Several civic society groups had urged the Mugabe government to give them preference under the scheme because of their agricultural experience, gained from working with white landowners.

And the government had promised that its land resettlement programme would alleviate the poverty of ordinary Zimbabweans by giving them plots of land on which to grow crops.

But despite that, the Farm Community Trust (FCT), a non-governmental organisation dealing with farm workers, estimates that only less than two per cent of the 220,000 black families allocated land so far are black farm labourers.

And the General Agriculture and Plantation Workers Union of Zimbabwe (GAPWUZ) says that many farm workers are living in abject poverty.
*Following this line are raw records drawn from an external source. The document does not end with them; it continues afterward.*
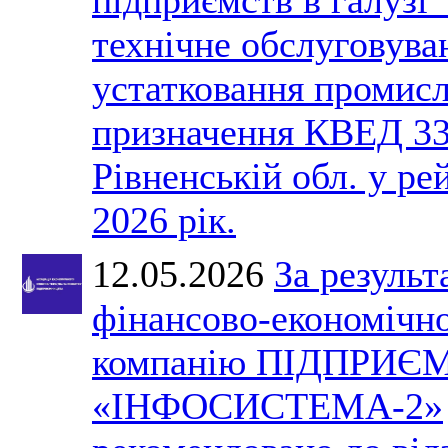
технічне обслуговува
устатковання промис
призначення КВЕД 33
Рівненській обл. у ре
2026 рік.
12.05.2026
За результ
фінансово-економічно
компанію ПІДПРИЄ
«ІНФОСИСТЕМА-2»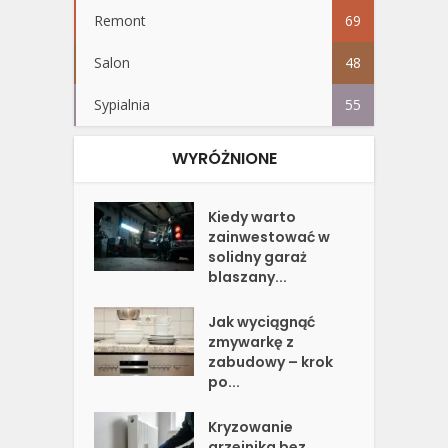
Remont
69
Salon
48
Sypialnia
55
WYRÓŻNIONE
Kiedy warto
zainwestować w
solidny garaż
blaszany...
Jak wyciągnąć
zmywarkę z
zabudowy – krok
po...
Kryzowanie
grzejnika bez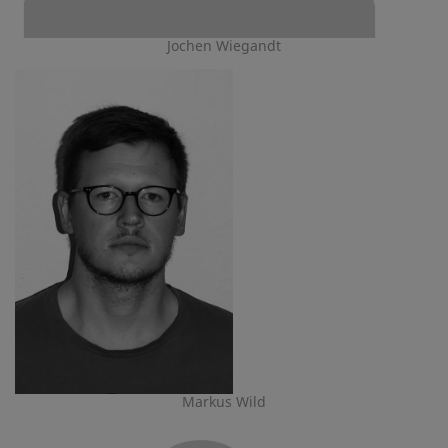
Jochen Wiegandt
Markus Wild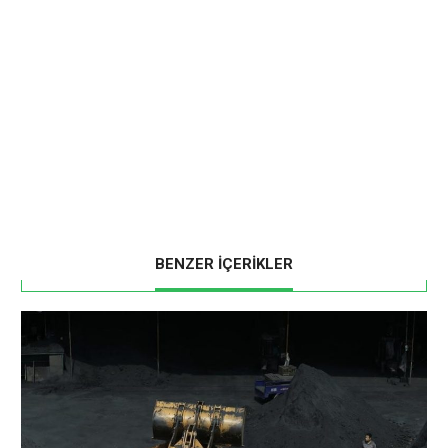
BENZER İÇERİKLER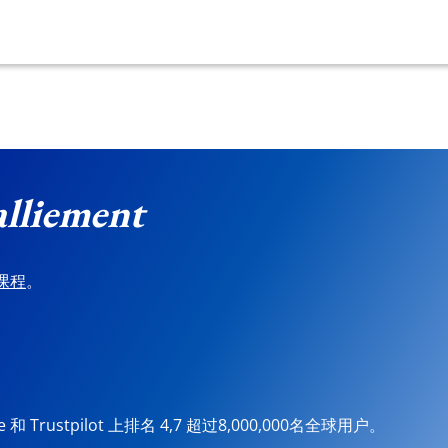
lliement
课程
。
ore 和 Trustpilot 上排名 4,7 超过8,000,000名全球用户。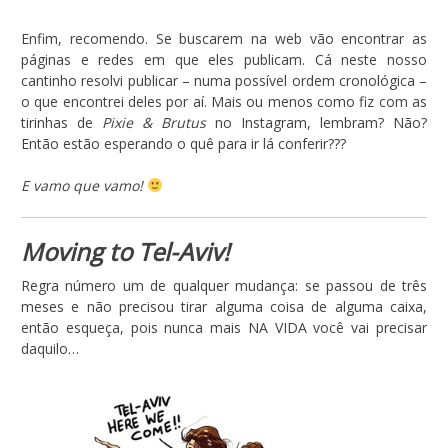
Enfim, recomendo. Se buscarem na web vão encontrar as
páginas e redes em que eles publicam. Cá neste nosso
cantinho resolvi publicar – numa possível ordem cronológica –
o que encontrei deles por aí. Mais ou menos como fiz com as
tirinhas de
Pixie & Brutus
no Instagram, lembram? Não?
Então estão esperando o quê para ir lá conferir???
E vamo que vamo!
Moving to Tel-Aviv!
Regra número um de qualquer mudança: se passou de três
meses e não precisou tirar alguma coisa de alguma caixa,
então esqueça, pois nunca mais NA VIDA você vai precisar
daquilo…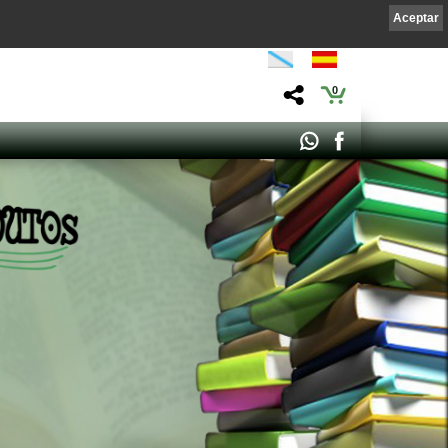
Aceptar
0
The union is mobilising resources to provide food relief to such workers, most of whom had been left sidelined in the allocation of the land because of the disturbances on the commercial farms.

Indications are that farmland seized by Mr Mugabe from whites has instead been distributed among his relatives, friends, ministers, cronies and party supporters. The reports have done little to mollify the whites being dispossessed of their land.

But Mr Clark believes that the situation in Zimbabwe, once a breadbasket for Africa, might still be salvaged.

"We need to urgently sit down as Zimbabweans, black and white, and define what is good for our country," he said.

But unless Mr Mugabe alters the direction in which his government is going, many believe there is no chance of that happening.

A Nation in Crisis

¿ 6.1 million people need food aid. The famine is the result of the worst drought in 20 years and the disruption caused by land invasions.

¿ Maize planted by large-scale farmers has declined from 74,000 hectares in 2001 to an estimated 61,800ha – 62 per cent lower than 1999-2000.

¿ Cereal production at 670,000 tonnes has dropped 57 per cent compared to last year and 67 per cent compared to 1999-2000.

¿ Maize production at 480,000 tonnes is estimated to be 67 per cent less than last year and 77 per cent less than 1999-2000.

¿ Cereal import needs, including maize, is up to 1.8 billion tonnes.

¿ More than one in four children is believed to be malnourished.

¿ Some 75 per cent of the population has been classified as poor.